Election results show a different face of Alberta.
by Penney Kome
From reading Facebook, you'd think that most of Canada heaved a huge sigh of relief when Alberta's election results came in — and then promptly forgot about the province. In fact, a dear friend reports that the local East Coast newspaper carried a headline about the Alberta election but there was no story attached.
Since most polls were wildly wrong and for most of the campaign, most media focused on the apparent sudden success of the four-year-old Wildrose Alliance party, my friend was understandably confused. Yet the election involved much more than a two-horse race.
Many, many stories played out as the ballots were counted. For starters, voter turnout increased by 50 percent, up from 41 percent in 2008, to 57 percent in 2012. This despite the end of door-to-door enumeration and the new requirement to show ID at the poll.
At a leap, Alberta has gained its first elected woman Premier, and its first elected woman Leader of the Opposition.
Up to a quarter of elected newly-candidates are women, most of them from the PC party.
Among the other parties, Liberals held their own, and the NDP doubled their numbers in the Legislature — from two, to four.
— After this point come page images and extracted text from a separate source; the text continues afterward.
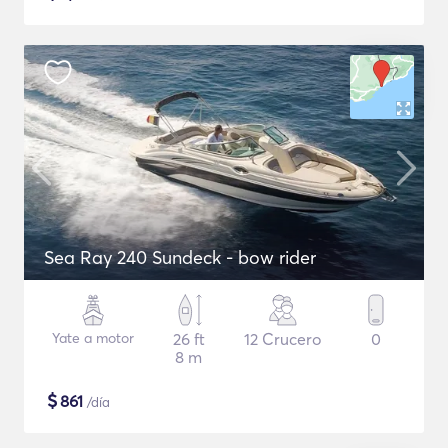
Sea Ray 240 Sundeck - bow rider
Yate a motor
26 ft
12 Crucero
0
8 m
$
861
/día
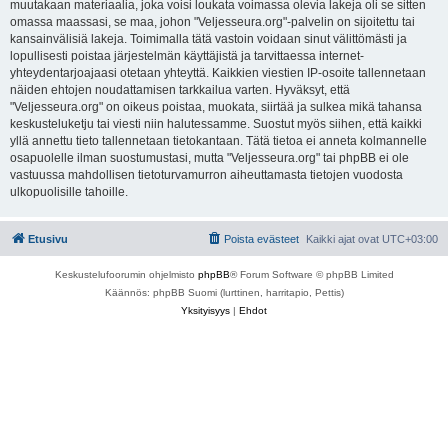
muutakaan materiaalia, joka voisi loukata voimassa olevia lakeja oli se sitten
omassa maassasi, se maa, johon "Veljesseura.org"-palvelin on sijoitettu tai
kansainvälisiä lakeja. Toimimalla tätä vastoin voidaan sinut välittömästi ja
lopullisesti poistaa järjestelmän käyttäjistä ja tarvittaessa internet-
yhteydentarjoajaasi otetaan yhteyttä. Kaikkien viestien IP-osoite tallennetaan
näiden ehtojen noudattamisen tarkkailua varten. Hyväksyt, että
"Veljesseura.org" on oikeus poistaa, muokata, siirtää ja sulkea mikä tahansa
keskusteluketju tai viesti niin halutessamme. Suostut myös siihen, että kaikki
yllä annettu tieto tallennetaan tietokantaan. Tätä tietoa ei anneta kolmannelle
osapuolelle ilman suostumustasi, mutta "Veljesseura.org" tai phpBB ei ole
vastuussa mahdollisen tietoturvamurron aiheuttamasta tietojen vuodosta
ulkopuolisille tahoille.
Etusivu
Poista evästeet
Kaikki ajat ovat
UTC+03:00
Keskustelufoorumin ohjelmisto
phpBB
® Forum Software © phpBB Limited
Käännös: phpBB Suomi (lurttinen, harritapio, Pettis)
Yksityisyys
|
Ehdot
Actually, the Liberals lost some seats — down from eight seats to five — and Leader Raj Sherman's riding results see-sawed up and down for hours before he won in a squeaker. But their losses could have been much worse. There's no doubt that some Liberal votes leaked to the PCs; indeed, people at the door said that that's what they intended to do, to switch from Liberal to PC, to block the Wildrose.
Many Wildrose party members greeted election day fully expecting to win enough votes to form a majority government, as some public opinion polls seemed to project. Even with an attractive leader and an ample treasury, Wildrose had to deal with public revulsion and horror at comments by party candidates Allan Hunsperger and Ron Leech. Wildrose won a measly 17 seats — four times its previous four seats, but nothing like the 50 or 60 seats that some pollsters were forecasting.
A clear lesson from this election is that pollsters are going to have to find a new way to conduct polls, and news media need to consider new ways to report them. The biggest story of the election was that one-fifth to one-quarter of voters were undecided, or irritated enough to hang up on the ubiquitous robocall polls. Yet that fact really surfaced in Alberta media only a day or two before the election.
Apparently, during the campaign, most news media and pollsters only reported what the decided voters said, throwing out the "undecideds" and treating the remainders as if it was 100 percent of the whole — so that if one party received, say, 20 percent of the overall approval, it might show as 33 percent of the smaller total. Surely the public has an interest in knowing the size of the swing vote.